Same flow as the hosted UI Space, but rendered locally. Real NVML
power readings come back through the proxy headers and bracket
samples just like in production.

---

## Deploy commands

| Target | Script | Notes |
|---|---|---|
| Inference Space (`msradam/riprap-vllm`) | `scripts/deploy_vllm_space.sh` | Orphan-branch push from `inference-vllm/` |
| UI Space (`lablab-ai-amd-developer-hackathon/riprap-nyc`) | cherry-pick onto `huggingface/main` then `git push huggingface` | HF Spaces' xet hook rejects pushes that walk through commits with binaries; cherry-picking from a clean ancestor avoids it |
| Personal mirror (`msradam/riprap`) | `scripts/deploy_personal_space.sh` | Orphan-branch push from `Dockerfile.l4` |
| Inference fallback (`msradam/riprap-inference`) | `scripts/deploy_inference_space.sh` | Ollama-backed mirror; redundant when riprap-vllm is up |

---

## Verifying a deploy

```bash
PYTHONPATH=. uv run python scripts/probe_stones_fire.py --timeout 600
```

Asserts: all five Stones fire, no torchvision/terratorch dep
regression, the `emissions` block reports `nvidia_l4` hardware, and
real NVML measurements come through (`n_measured` β‰ˆ `n_calls`).

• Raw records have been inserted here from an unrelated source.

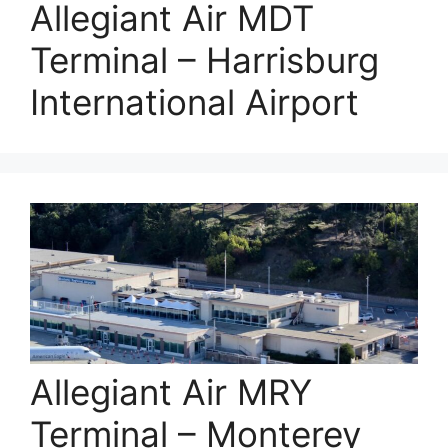
Allegiant Air MDT
Terminal – Harrisburg
International Airport
Allegiant Air MRY
Terminal – Monterey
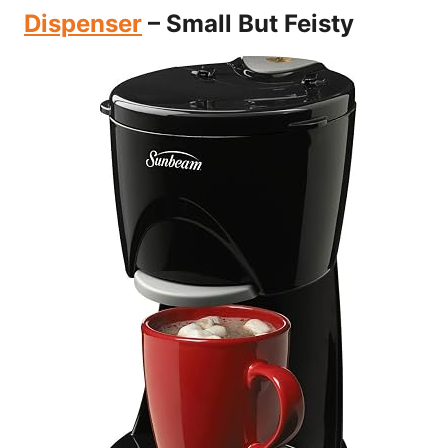
Dispenser
– Small But Feisty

The address probe sweeps the full canonical set (5 NYC addresses):

```bash
.venv/bin/python scripts/probe_addresses.py \
    --base https://lablab-ai-amd-developer-hackathon-riprap-nyc.hf.space
```

---

## Historical notes

The hackathon submission was originally built against an AMD MI300X
DigitalOcean droplet (running both vLLM and the EO model service).
The droplet was decommissioned **2026-05-06** and inference moved
to the L4 HF Spaces above. The bring-up runbook for the MI300X
droplet is preserved in [`docs/DROPLET-RUNBOOK.md`](DROPLET-RUNBOOK.md)
for anyone reproducing the original AMD-judging setup; setting
`RIPRAP_HARDWARE_LABEL=AMD MI300X` on a droplet redeploy will swap
the emissions ledger back to the MI300X data-sheet figures.